I’d wager that 98% of all the really compelling creative decisions in videogames have derived from workarounds for technical limitations.
— Jason Killingsworth (@jasonkill) March 11, 2013
So this particular tweet has been stuck in my craw. I can think of a dozen examples without even getting up and I’m sure that examples are popping into your head right now (and, on top of that, I’m sure that our examples don’t overlap a whole bunch).
The main one I’m currently thinking about is how pixel collisions manifest. You want to avoid these collisions (don’t get hit) and, probably, you want to make other collisions happen… and if “you” don’t want to get hit, you’re probably going to shoot pixels (though eating a power pellet thus allowing yourself to have collisions for a short duration is also an option)… but, mostly, the games we started with began with variants of “you want these collisions, you want to avoid those”.
And the examples of what could we do to make this fun pretty much all involve violence on one level. Shoot this space invader. Shoot this asteroid. Shoot this incoming nuclear missile. As graphics got better, the basic ideas still were there. Swing your sword. Use your shield to block against your opponent’s sword. You want these collisions. You want to avoid those.
And so violence is pretty much the medium that video games works with because that’s the easiest way to make the collisions happen in a coherent experience. Which brings me to one of my thoughts on the criticisms of various tropes in use when it comes to story… let’s say that you’re about to put Your Protagonist through a game where they will likely kill, oh, let’s say a hundred entities. Not all of them have to be people, of course (or any!) but they won’t be able to get to beat the end boss without killing a bunch. What would inspire them to do something like this?
Which is why violence works fairly well in some games and not so well in others.

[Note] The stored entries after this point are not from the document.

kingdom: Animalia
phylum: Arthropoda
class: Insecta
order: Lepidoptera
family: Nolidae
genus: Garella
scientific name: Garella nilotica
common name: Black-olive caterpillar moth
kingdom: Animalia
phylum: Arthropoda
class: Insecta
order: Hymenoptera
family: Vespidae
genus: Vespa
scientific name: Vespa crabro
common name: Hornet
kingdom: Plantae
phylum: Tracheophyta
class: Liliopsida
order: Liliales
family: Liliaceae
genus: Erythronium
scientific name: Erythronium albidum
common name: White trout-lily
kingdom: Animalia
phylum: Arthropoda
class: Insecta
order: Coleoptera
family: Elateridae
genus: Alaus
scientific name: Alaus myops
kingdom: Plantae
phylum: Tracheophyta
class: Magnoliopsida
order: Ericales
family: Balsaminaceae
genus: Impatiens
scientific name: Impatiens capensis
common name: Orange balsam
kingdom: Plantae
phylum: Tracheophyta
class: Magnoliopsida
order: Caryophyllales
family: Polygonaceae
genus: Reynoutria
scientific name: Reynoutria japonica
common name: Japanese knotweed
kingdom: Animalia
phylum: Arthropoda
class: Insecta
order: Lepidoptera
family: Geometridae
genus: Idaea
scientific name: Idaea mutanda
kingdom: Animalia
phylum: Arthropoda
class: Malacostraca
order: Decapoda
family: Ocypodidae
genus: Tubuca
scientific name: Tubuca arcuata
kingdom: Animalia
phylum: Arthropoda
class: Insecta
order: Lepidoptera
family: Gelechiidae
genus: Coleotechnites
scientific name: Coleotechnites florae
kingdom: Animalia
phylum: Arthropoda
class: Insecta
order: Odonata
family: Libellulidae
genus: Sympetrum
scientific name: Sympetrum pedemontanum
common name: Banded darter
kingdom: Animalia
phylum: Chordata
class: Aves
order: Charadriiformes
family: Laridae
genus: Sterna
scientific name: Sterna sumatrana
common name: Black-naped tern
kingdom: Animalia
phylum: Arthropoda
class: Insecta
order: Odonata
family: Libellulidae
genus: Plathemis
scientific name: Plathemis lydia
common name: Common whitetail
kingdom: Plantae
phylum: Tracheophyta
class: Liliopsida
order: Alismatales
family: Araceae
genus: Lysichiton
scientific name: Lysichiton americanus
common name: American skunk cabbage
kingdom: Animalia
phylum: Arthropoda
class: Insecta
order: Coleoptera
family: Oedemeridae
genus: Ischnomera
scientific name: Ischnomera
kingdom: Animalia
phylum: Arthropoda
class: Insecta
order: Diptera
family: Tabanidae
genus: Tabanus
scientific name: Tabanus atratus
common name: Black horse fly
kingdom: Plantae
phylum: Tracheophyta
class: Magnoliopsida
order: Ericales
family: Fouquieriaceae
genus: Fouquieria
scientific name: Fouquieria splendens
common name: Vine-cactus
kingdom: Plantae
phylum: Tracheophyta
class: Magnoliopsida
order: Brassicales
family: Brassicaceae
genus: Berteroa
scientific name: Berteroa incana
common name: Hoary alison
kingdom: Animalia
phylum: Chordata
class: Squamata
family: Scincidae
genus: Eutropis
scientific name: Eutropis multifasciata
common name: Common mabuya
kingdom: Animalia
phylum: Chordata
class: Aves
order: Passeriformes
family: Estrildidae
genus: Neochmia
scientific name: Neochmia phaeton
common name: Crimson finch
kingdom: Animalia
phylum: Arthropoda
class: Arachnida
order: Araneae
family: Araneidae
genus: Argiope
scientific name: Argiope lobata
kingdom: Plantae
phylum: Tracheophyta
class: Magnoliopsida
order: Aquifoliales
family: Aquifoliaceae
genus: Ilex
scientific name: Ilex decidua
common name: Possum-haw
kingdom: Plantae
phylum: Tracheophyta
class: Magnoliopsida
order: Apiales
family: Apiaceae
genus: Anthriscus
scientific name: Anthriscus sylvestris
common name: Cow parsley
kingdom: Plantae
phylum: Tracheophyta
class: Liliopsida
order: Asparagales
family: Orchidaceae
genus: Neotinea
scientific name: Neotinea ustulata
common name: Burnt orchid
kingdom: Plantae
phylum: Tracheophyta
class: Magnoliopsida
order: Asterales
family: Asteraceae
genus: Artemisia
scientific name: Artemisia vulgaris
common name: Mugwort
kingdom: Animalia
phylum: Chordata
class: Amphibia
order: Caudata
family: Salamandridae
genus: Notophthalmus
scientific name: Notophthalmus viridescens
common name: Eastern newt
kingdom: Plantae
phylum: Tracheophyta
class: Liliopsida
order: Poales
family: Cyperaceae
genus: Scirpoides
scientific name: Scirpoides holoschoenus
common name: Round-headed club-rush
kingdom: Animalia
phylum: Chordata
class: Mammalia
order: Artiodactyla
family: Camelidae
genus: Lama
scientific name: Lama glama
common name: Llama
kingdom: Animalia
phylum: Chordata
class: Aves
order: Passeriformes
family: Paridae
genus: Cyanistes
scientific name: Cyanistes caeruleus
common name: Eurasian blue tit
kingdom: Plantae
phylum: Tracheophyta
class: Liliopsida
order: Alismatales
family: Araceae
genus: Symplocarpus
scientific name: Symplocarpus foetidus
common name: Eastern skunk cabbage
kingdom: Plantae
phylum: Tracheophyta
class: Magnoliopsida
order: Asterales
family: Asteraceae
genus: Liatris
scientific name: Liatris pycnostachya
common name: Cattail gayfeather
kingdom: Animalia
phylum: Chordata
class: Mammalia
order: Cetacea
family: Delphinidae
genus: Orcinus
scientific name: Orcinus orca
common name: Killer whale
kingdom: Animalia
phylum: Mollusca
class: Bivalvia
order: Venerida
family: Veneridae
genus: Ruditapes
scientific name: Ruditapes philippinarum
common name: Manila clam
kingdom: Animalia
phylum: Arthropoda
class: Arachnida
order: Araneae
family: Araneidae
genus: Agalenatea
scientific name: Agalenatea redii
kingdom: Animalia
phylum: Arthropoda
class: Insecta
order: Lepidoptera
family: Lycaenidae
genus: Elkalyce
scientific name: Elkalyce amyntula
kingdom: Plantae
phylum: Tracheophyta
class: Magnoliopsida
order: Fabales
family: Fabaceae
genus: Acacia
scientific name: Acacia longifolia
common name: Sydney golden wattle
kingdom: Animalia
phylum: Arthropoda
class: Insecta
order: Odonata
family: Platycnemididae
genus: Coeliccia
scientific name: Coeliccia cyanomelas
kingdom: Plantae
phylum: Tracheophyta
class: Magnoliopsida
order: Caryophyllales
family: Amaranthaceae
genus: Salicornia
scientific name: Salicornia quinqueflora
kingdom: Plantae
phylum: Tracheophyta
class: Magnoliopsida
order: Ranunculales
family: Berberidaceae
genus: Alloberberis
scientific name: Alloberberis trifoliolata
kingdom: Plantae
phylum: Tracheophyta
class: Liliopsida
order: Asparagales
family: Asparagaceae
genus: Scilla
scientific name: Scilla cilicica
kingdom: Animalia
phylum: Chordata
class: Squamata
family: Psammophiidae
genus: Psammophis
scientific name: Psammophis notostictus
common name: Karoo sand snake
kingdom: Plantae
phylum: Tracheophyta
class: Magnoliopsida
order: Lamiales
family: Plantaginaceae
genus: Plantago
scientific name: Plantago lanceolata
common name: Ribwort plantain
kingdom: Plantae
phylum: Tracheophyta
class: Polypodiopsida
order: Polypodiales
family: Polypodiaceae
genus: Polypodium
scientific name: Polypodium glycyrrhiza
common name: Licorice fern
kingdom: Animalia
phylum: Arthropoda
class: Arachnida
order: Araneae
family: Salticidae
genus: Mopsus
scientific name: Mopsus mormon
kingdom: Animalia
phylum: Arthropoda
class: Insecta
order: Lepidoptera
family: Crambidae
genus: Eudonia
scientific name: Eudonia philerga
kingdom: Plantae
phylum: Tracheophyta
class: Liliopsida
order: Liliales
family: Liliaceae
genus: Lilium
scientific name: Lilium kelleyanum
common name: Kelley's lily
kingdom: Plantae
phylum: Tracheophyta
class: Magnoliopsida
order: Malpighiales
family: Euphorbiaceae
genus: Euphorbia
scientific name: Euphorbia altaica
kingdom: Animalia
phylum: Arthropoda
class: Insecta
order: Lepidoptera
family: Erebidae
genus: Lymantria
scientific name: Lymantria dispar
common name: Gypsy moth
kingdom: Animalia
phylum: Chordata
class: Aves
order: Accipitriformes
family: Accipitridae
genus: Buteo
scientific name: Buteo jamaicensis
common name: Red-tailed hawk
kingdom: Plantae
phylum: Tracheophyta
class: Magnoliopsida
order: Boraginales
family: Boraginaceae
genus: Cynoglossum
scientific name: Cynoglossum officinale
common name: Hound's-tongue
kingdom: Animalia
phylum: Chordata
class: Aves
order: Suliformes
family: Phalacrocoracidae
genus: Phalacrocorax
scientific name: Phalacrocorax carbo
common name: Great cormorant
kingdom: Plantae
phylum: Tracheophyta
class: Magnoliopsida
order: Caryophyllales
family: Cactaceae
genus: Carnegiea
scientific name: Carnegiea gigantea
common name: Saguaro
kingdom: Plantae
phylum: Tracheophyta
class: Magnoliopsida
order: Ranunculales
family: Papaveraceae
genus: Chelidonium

For example, Bioshock and Bioshock Infinite have you be attacked by people. They have their reasons, some good and some bad, but the violence is primarily self-defense. It makes sense. (There’s one great scene in Infinite where there is some mistaken identity and you find yourself yelling “NO! NO! NO!” as you’re being attacked and, sadly, you’ve no choice but to defend yourself.) An example of a game that doesn’t work, violence-wise, is Uncharted 3. Great set design, great character design, great voice work… but I’ve put 100 henchmen in the ground so far and I have no idea why people are agreeing to work for my antagonist. And I think about the reason that I’m willing to keep going places where I’m going to have to shoot another 100 people in the head and how that reason is… money. I lose a bit of reason to keep playing (even though the set design is great, the character design is great, the voice work is great).
At this point, the number one technical limitation that the best games are figuring out how to work around is “how do we work around the fact that collision detection best manifests itself through violence?”
This article seems awfully near-sighted.
1) it ignores multiple genres of video games,
from the adventure game, to the casual game, to the visual novel.
Pong predates Zork (even if only by a little bit).
We’re descendants of a very particular set of thought processes when it comes to non-text video games.
beg pardon. it really wasn’t clear how far back in time you were reaching.
Space Invaders. Asteroids. Missile Command.
Um, the best way to pervent collisions nowdays is boundary checking. And the primary method of “avoiding collisions” in modern games is called “being able to master thumbsticks or WASD well enough not to run into walls”.
The shooting enemies thing is considerably harder than not passing through walls, the furniture or the floor, which is actually the bulk of all collision checks.
I was more thinking of the games like pong, where the point was to hit the pixel with your bar, or games like this dodgeball game I played, where you were trying to get your pixel out of the way of other pixels, or games like Combat, where you were trying to hit your opponent with pixels while trying to dodge theirs.
The thing the computer used to check to see if a point got scored or not was pixels that touched (or not).
I’m going waaaaaay back.
You’re focusing on collisions when the reality is more abstract. Graphics on a screen are…elements. Objects. “Things”.
The game is how those things interact (or how you interact with those things, via an interface). Collision checking has nothing to do with the game. Things can overlap, impact, or move yes — but boundary check is simplistic and can be handled in a variety of ways.
Collisions, as it where, are merely a choice on how object interaction is handled.